Mathematics of Genome Analysis , Jerome K. Percus Cambridge U. Press, New York, 2002. $59.95, $19.95 paper (139 pp.). ISBN 0-521-58517-1, ISBN 0-521-58526-0 paper
The sequencing of the human genome alerted researchers to the importance of sequence data for modern molecular biology. Acquiring and interpreting that data requires powerful quantitative methods, and the rapidly growing field of computational biology develops such methods. Computational biology draws heavily on several disciplines (such as computer science, mathematics, statistics, and statistical physics), and in turn stimulates new research in those areas by posing new kinds of problems.
Mathematicians have led the way in computational biology. Many of their contributions are summarized in the textbook, Introduction to Computational Biology: Maps, Sequences, and Genomes (Chapman and Hall, 1995) by Michael S. Waterman, a leader in the field. Waterman’s book introduces many of the fundamental techniques of computational biology and focuses on real-world applications while maintaining mathematical rigor.
In Mathematics of Genome Analysis (in the Cambridge Studies of Mathematical Biology series) Jerome K. Percus takes a very different approach. As the book’s title suggests, Percus’s focus is mathematics rather than biological or computational application. His theme is the DNA molecule and its sequence, and indeed the book discusses many aspects of DNA, including sequencing and statistical properties of genomes, comparison of DNA sequences, and such physical properties of the DNA molecule as its melting behavior. Percus uses such practical questions about DNA and its sequence to showcase a variety of mathematical problems triggered by the biological questions, and to offer techniques for solving them. Many of those techniques—including stochastic processes described by the Fokker-Planck equation, correlation functions, power spectra, transfer matrices, and the WKB approximation—are rooted in physics. Others involve more mathematics, reflecting the breadth of Percus’s own research.
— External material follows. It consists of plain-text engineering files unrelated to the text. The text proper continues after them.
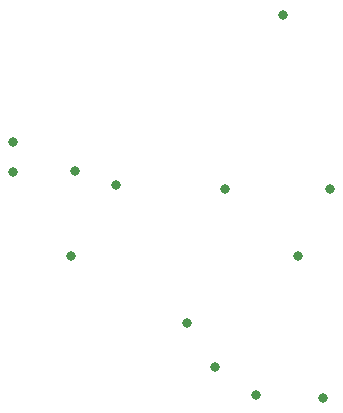
<source format=gbr>
%TF.GenerationSoftware,KiCad,Pcbnew,9.0.0*%
%TF.CreationDate,2025-04-23T17:39:50-07:00*%
%TF.ProjectId,ntscv2,6e747363-7632-42e6-9b69-6361645f7063,rev?*%
%TF.SameCoordinates,Original*%
%TF.FileFunction,Paste,Bot*%
%TF.FilePolarity,Positive*%
%FSLAX46Y46*%
G04 Gerber Fmt 4.6, Leading zero omitted, Abs format (unit mm)*
G04 Created by KiCad (PCBNEW 9.0.0) date 2025-04-23 17:39:50*
%MOMM*%
%LPD*%
G01*
G04 APERTURE LIST*
%ADD10C,0.800000*%
G04 APERTURE END LIST*
D10*
%TO.C,TP81*%
X177100000Y-54060000D03*
%TD*%
%TO.C,TP79*%
X189290000Y-63470000D03*
%TD*%
%TO.C,TP86*%
X199040000Y-48360000D03*
%TD*%
%TO.C,TP5*%
X192760000Y-65850000D03*
%TD*%
%TO.C,TP83*%
X180890000Y-48030000D03*
%TD*%
%TO.C,TP7*%
X196314999Y-54089999D03*
%TD*%
%TO.C,TP80*%
X186960000Y-59760000D03*
%TD*%
%TO.C,TP85*%
X190110000Y-48360000D03*
%TD*%
%TO.C,TP87*%
X172210000Y-46970000D03*
%TD*%
%TO.C,TP6*%
X198437501Y-66130000D03*
%TD*%
%TO.C,TP82*%
X177420000Y-46850000D03*
%TD*%
%TO.C,TP88*%
X172180000Y-44440000D03*
%TD*%
%TO.C,TP84*%
X195020000Y-33630000D03*
%TD*%
M02*

</source>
The book, based on a mathematics course that Percus taught at New York University, features a variety of assignments that exemplify the techniques and can be used for problem sets. Its moderate length is well suited for a textbook of a one-semester course, and its witty language makes it easy for the mathematically inclined reader to join the author in his obvious excitement. However, the dense technical detail and mathematical symbols demand very careful reading and at times obscure the bigger picture. One should definitely work through the text—it is not bedtime reading.
Because of the book’s focus on mathematics, I would not recommend it as a source to learn biology. Although the book gives biological background, it does so only to the extent needed to understand the mathematical problems. That limitation often leaves the reader with wrong impressions. One example is the chapter on determining DNA sequences. That chapter elaborates the statistics needed to sequence a randomly generated genome, but fails to mention that the main challenge in determining real-life genomes is the repetition of subsequences that are far longer than would be expected at random. Another example is the chapter on sequence comparison. By artificially restricting himself to DNA sequences, the author implies that they are the topic’s main application. However, most real applications compare sequences of protein rather than of DNA. Reducing the important protein case to a side remark is especially puzzling, since it can be treated in the same way as the comparison of DNA sequences.
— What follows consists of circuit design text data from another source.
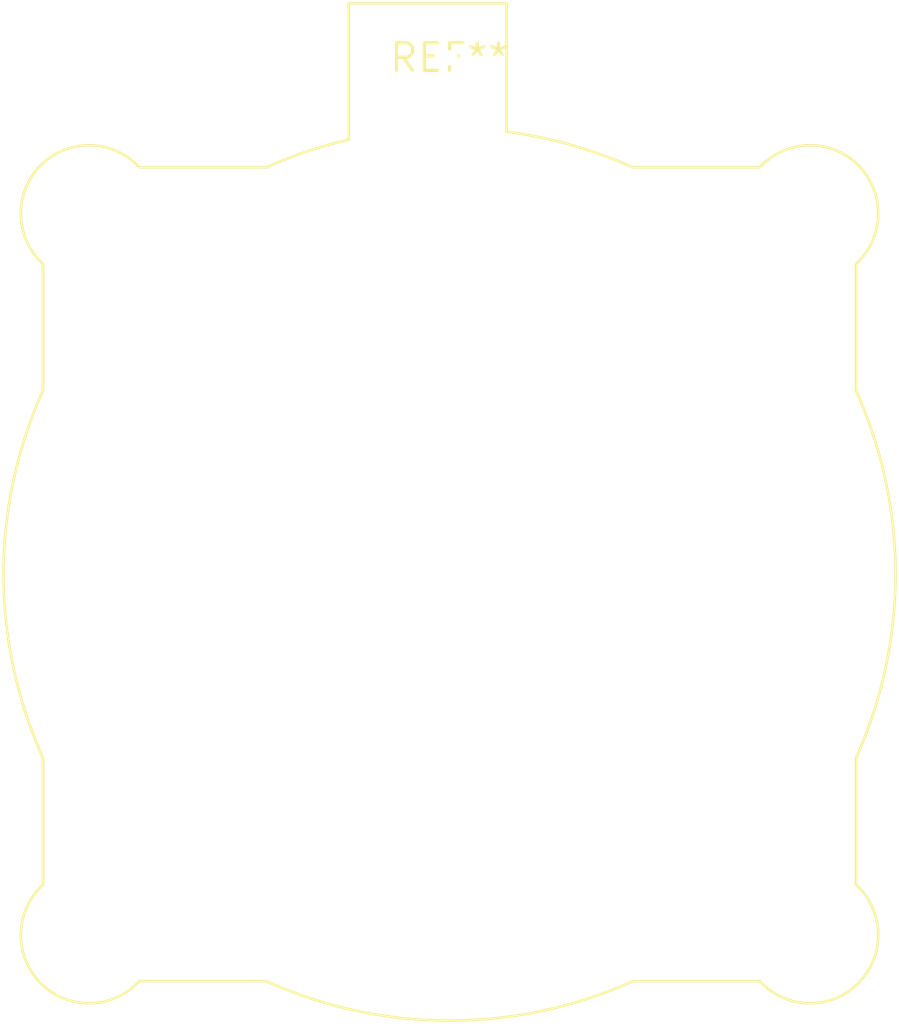
<source format=kicad_pcb>
(kicad_pcb (version 20240108) (generator pcbnew)

  (general
    (thickness 1.6)
  )

  (paper "A4")
  (layers
    (0 "F.Cu" signal)
    (31 "B.Cu" signal)
    (32 "B.Adhes" user "B.Adhesive")
    (33 "F.Adhes" user "F.Adhesive")
    (34 "B.Paste" user)
    (35 "F.Paste" user)
    (36 "B.SilkS" user "B.Silkscreen")
    (37 "F.SilkS" user "F.Silkscreen")
    (38 "B.Mask" user)
    (39 "F.Mask" user)
    (40 "Dwgs.User" user "User.Drawings")
    (41 "Cmts.User" user "User.Comments")
    (42 "Eco1.User" user "User.Eco1")
    (43 "Eco2.User" user "User.Eco2")
    (44 "Edge.Cuts" user)
    (45 "Margin" user)
    (46 "B.CrtYd" user "B.Courtyard")
    (47 "F.CrtYd" user "F.Courtyard")
    (48 "B.Fab" user)
    (49 "F.Fab" user)
    (50 "User.1" user)
    (51 "User.2" user)
    (52 "User.3" user)
    (53 "User.4" user)
    (54 "User.5" user)
    (55 "User.6" user)
    (56 "User.7" user)
    (57 "User.8" user)
    (58 "User.9" user)
  )

  (setup
    (pad_to_mask_clearance 0)
    (pcbplotparams
      (layerselection 0x00010fc_ffffffff)
      (plot_on_all_layers_selection 0x0000000_00000000)
      (disableapertmacros false)
      (usegerberextensions false)
      (usegerberattributes false)
      (usegerberadvancedattributes false)
      (creategerberjobfile false)
      (dashed_line_dash_ratio 12.000000)
      (dashed_line_gap_ratio 3.000000)
      (svgprecision 4)
      (plotframeref false)
      (viasonmask false)
      (mode 1)
      (useauxorigin false)
      (hpglpennumber 1)
      (hpglpenspeed 20)
      (hpglpendiameter 15.000000)
      (dxfpolygonmode false)
      (dxfimperialunits false)
      (dxfusepcbnewfont false)
      (psnegative false)
      (psa4output false)
      (plotreference false)
      (plotvalue false)
      (plotinvisibletext false)
      (sketchpadsonfab false)
      (subtractmaskfromsilk false)
      (outputformat 1)
      (mirror false)
      (drillshape 1)
      (scaleselection 1)
      (outputdirectory "")
    )
  )

  (net 0 "")

  (footprint "LEM_HTFS" (layer "F.Cu") (at 0 0))

)

</source>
The biggest downside of the book is its references. The author admits the reference list is “very incomplete” and I can confirm that at least for my own area of expertise. Such a subjective choice of references may be adequate in a book written for experts, but for a textbook, I would prefer a bit more diligence. Another reference-related problem is that it is sometimes difficult to tell which parts of the book present other people’s results and which are the author’s own ideas.
In summary, despite its shortcomings in biology, Mathematics of Genome Analysis is a suitable textbook for a mathematics course aimed at raising awareness of the challenges that are posed by computational biology. It is also good first reading for mathematics students and professionals who want to get an idea of the exciting mathematical problems in the analysis of biological sequences.